Однако Яхве теперь смотрел не на богато убранные храмы, как раньше, а на человека – «смиренного и сокрушенного духом» (Ис 66:2). В Первом храме поклонение Богу было шумным, пышным и радостным, во Втором же оно стало более тихим и чинным. Живя в изгнании, будущие репатрианты уверились, что разрушение Иерусалима было наказанием за грехи, и новый культ стал отражением их «сокрушенного сердца и смиренного духа». С особенной ясностью это проявилось в ритуале нового праздника – Йом-Кипура, Судного дня, когда первосвященник символически возлагал все прегрешения народа на козла, которого затем прогоняли в пустыню. В Йом-Кипур, один-единственный раз в году, первосвященник входил в Двир как представитель народа. Мотив искупления четко просматривается и в ритуале повседневных жертвоприношений в храмовом дворе. Люди приводили быков, овец, козлов или приносили голубей – смотря по уровню благосостояния – в качестве «жертвы повинности» или «жертвы за грех». На голову такой жертвы полагалось возложить обе руки, тем посвящая ее Богу, затем ее умерщвляли, разделывали и куски возвращали жертвователю, который мог съесть мясо вместе с родными и друзьями. Общее застолье служило знаком восстановления гармонии с божественной сферой.

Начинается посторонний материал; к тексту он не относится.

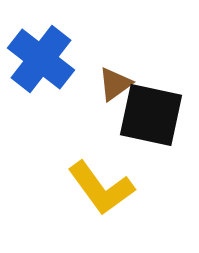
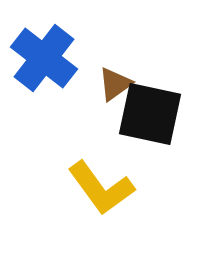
blue cross: moved 3 px right, 1 px up
black square: moved 1 px left, 1 px up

Хотя возвращение Яхве на Сион в той форме, в какой его предсказывал Второисайя, так и не состоялось, евреи все равно продолжали мечтать о том великом дне, когда Бог сотворит в Иерусалиме «новое небо и новую землю». Старые надежды оказались живучи и сделали Иерусалим символом вечного спасения – мира, согласия, близости к Богу и возвращения в рай. Новый Иерусалим должен был стать городом, не похожим ни на один другой, таким, где каждый живет долго и счастливо и у каждого есть свой дом. В нем не будет плача, прежние скорби забудутся. И поразятся язычники городу, где царит мир и жизнь такова, какой ей изначально полагалось быть (Ис 65:16–25). Однако раздавались и критические голоса. Пророки говорили о социальных проблемах города и о том, что жители все еще заигрывают с языческими культами (Ис 56:9–12; 65:1–10). Источником беспокойства была появившаяся самоизоляция общины репатриантов: разве Град Божий не должен быть открыт для всех, как сказано у пророка Захарии? Не следует ли ему распахнуть свои двери для иноплеменников, бродяг, евнухов – тех, кого жрецы считают «нечистыми»? Разве Бог Яхве не провозгласил «дом Мой назовется домом молитвы для всех народов»? Однажды он приведет все народы на святую гору Сион и примет от них жертвоприношения (Ис 56:7).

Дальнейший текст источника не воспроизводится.